***** Extracted records

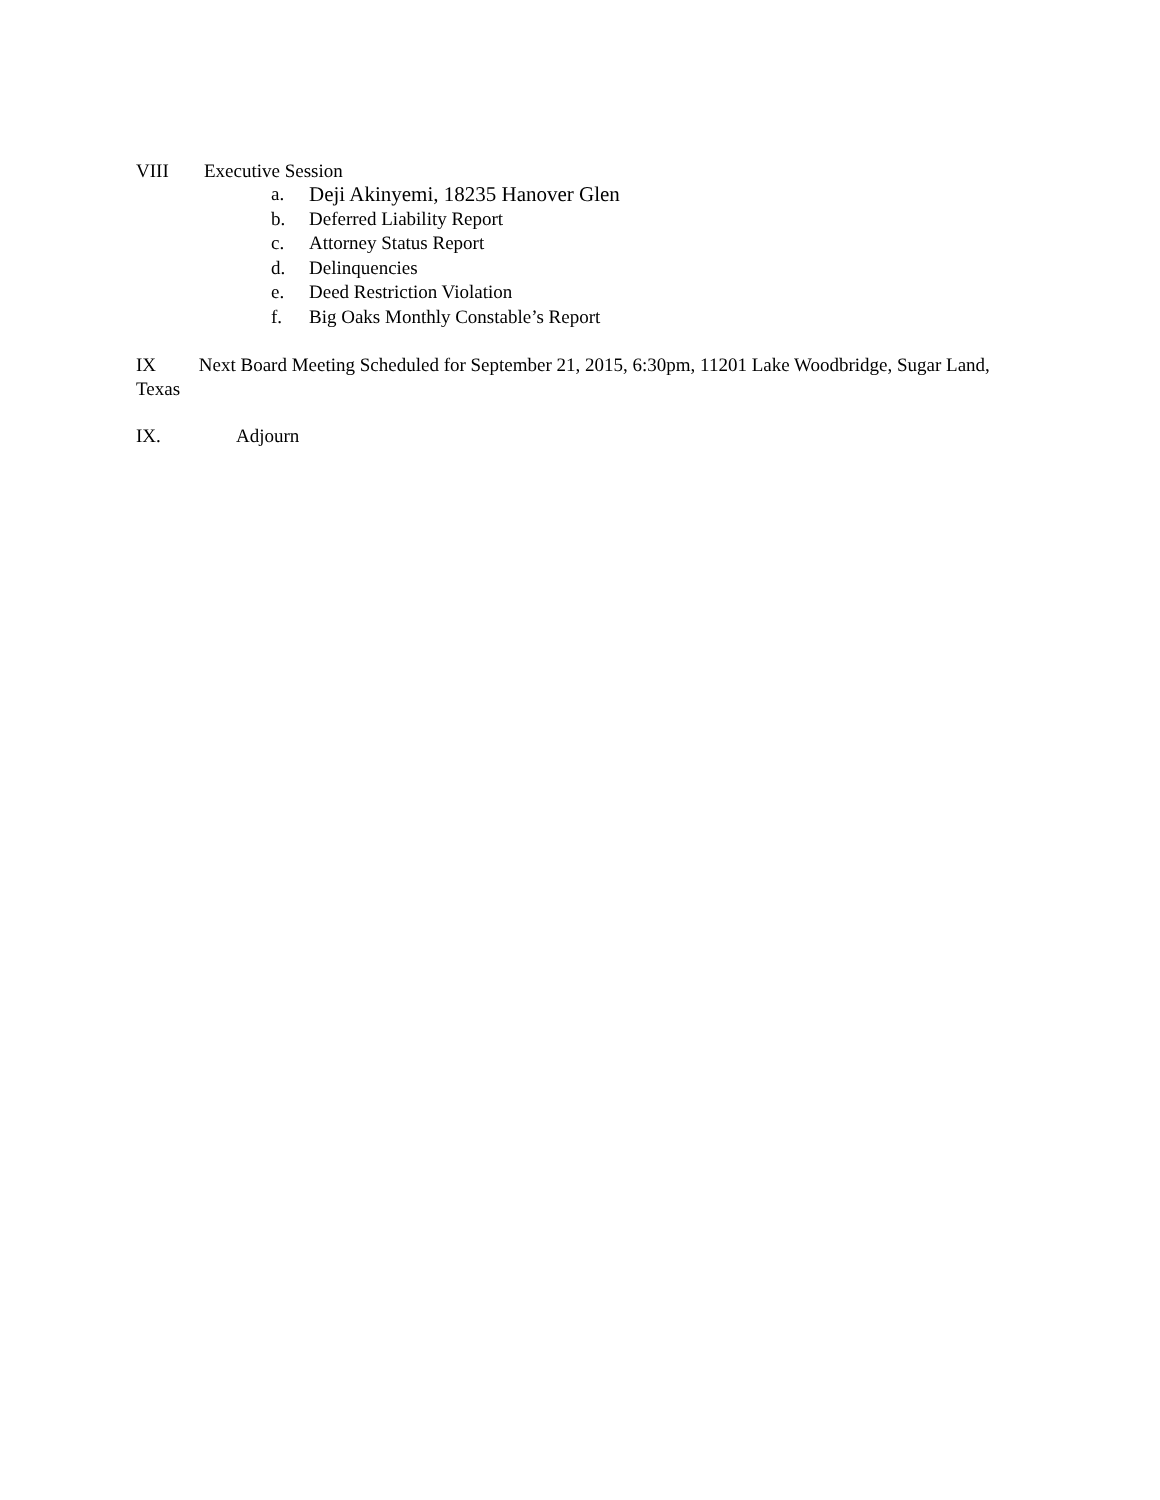VIII Executive Session
a. Deji Akinyemi, 18235 Hanover Glen
b. Deferred Liability Report
c. Attorney Status Report
d. Delinquencies
e. Deed Restriction Violation
f. Big Oaks Monthly Constable’s Report
IX Next Board Meeting Scheduled for September 21, 2015, 6:30pm, 11201 Lake Woodbridge, Sugar Land, Texas
IX. Adjourn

**********

* _Task objective_:
Leaving the pictures aside, transcribe the entire listing exactly.

* _Reply_:
VIII Executive Session
a. Deji Akinyemi, 18235 Hanover Glen
b. Deferred Liability Report
c. Attorney Status Report
d. Delinquencies
e. Deed Restriction Violation
f. Big Oaks Monthly Constable’s Report
IX Next Board Meeting Scheduled for September 21, 2015, 6:30pm, 11201 Lake Woodbridge, Sugar Land, Texas
IX. Adjourn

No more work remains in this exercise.